Neiri Thalia adalah teman Adora sejak SMP. Wajah Neiri manis dan kulitnya berwarna kuning gading. Rambutnya bergelombang sepanjang pundak dan berwarna hitam. Tinggi tubuhnya seratus lima puluh sentimeter. Dia cukup kecil jika dibandingkan dengan Adora dan Rize. Dia anak tunggal dan orang tuanya memiliki bisnis furniture Jepara yang melakukan ekspor ke luar negri mau pun dalam negri.
Samuel mengangkat koper Adora ke bawah sementara Adora dan Neiri sudah berlari turun duluan untuk menghampiri Rize.
"Oh, sudah selesai?" Rize menutup majalah di pangkuannya.
"Sudah, ayo berangkat." Jawab Adora.
"Okeh," Rize meletakkan kembali majalah yang dipinjamnya di atas meja.
Rize Ofelia juga teman Adora sejak SMP. Adora berteman dengan Rize terlebih dahulu kemudian menyusul Neiri. Rize hampir setinggi Adora. Kulitnya putih pucat, rambutnya pendek berwarna hitam pekat dan lurus. Rize cantik dan pembawaannya tenang serta jalan pikirannya dewasa.
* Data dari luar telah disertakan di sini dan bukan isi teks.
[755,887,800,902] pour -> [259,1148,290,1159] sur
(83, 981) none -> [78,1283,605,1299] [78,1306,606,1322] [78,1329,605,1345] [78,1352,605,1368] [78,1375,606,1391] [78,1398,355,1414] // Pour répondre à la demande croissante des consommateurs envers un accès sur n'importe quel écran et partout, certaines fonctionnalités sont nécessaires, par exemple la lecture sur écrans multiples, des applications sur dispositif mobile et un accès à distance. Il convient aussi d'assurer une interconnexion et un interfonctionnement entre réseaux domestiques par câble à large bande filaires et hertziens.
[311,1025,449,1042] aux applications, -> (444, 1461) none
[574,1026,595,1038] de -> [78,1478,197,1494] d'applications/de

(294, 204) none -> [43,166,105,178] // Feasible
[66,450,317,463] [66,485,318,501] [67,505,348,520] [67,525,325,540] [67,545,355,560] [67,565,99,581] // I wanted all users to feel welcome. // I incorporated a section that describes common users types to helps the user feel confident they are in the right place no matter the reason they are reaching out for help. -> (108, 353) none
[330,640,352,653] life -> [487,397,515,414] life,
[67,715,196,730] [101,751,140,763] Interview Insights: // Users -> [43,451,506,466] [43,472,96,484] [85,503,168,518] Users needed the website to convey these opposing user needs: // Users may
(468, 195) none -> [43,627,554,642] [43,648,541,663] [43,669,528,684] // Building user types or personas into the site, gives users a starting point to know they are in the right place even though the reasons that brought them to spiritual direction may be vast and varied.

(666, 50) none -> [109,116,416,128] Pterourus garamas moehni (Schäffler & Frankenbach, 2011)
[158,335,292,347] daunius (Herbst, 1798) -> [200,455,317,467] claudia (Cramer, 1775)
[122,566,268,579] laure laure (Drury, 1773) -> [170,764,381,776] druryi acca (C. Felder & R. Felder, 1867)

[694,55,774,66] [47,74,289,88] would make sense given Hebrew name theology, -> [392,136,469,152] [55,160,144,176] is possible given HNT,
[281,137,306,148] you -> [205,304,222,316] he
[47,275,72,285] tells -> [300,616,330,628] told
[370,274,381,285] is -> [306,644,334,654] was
Otaknya paling encer dan sering kali menjadi juara umum dan mengikuti lomba di sana sini.
Rize dikaruniai bakat untuk melihat ‘sesuatu yang kasat mata’. Orang zaman sekarang menyebutnya Six Sense. Neiri juga bisa tetapi Neiri penakut sehingga dia memilih untuk tidak mau melihat 'mereka'.
***
Samuel memasukan semua barang bawaan Adora ke bagasi mobil dan kemudian menutup pintunya.
"Semuanya sudah siap, kan? Kalian harus jalan sekarang." Ujar Amelie.
"Iya, Ma. Sampai ketemu minggu depan." Adora mengecup pipi mamanya. Amelie menitikan airmata. "Ma... kenapa nangis?" Adora menghapus airmata di pipinya. "Adora hanya pergi seminggu. Minggu depan juga balik lagi kok. Ya?"
Amelie menghapus airmatanya, "I-ini pertama kalinya kamu pergi sendiri tanpa papa dan mama. Mama ingin ikut pergi sama kamu."
"Ssst... Nggak, Ma. Adora bisa sendirian. Ini acara gadis muda. Lagian ada Rize dan Neiri juga kok. Adora gak apa-apa hehehe." Adora memeluk mamanya.
"Kalau ada apa-apa telepon ke rumah segera. Ok? Segera! Jam berapa pun itu mama akan pergi segera setelah dapat telepon dari kamu."
"Iya, Ma. Oke. Kita berangkat ya."
Amelie masih mengingat dengan jelas peristiwa sebelas tahun yang lalu. Terakhir kali Adora ke sana, dia menghilang tetapi berhasil ditemukan oleh Arthur, anak Anna yang kedua. Setelah itu Adora demam tinggi dan segera dilarikan ke rumah sakit. Setelah Adora sadar di rumah sakit, semua ingatan Adora tentang masa kecilnya dan kejadian saat itu lenyap. Dia tidak mengenal kedua orangtua dan Ayanna, Andreas, Anna, Ken, dan Arthur.
Hati Amelie semakin terluka lagi ketika teringat kejadian setelahnya. Di hari Adora sadar di rumah sakit, dia mendapat kabar bahwa Anna dan kedua anaknya kecelakaan. Anna sekarat dan kedua anaknya meninggal. Anna mengalami keterpurukan selama hampir setahun dan setiap hari Anna menangis dan histeris mengenang kedua anaknya.
Amelie merasa tidak perlu mengingatkan Adora kembali pada kedua anak laki-laki Andreas dan Anna karena mereka telah meninggal. Amelie tidak mau Adora merasa bersalah dan semakin membuat Anna terpuruk.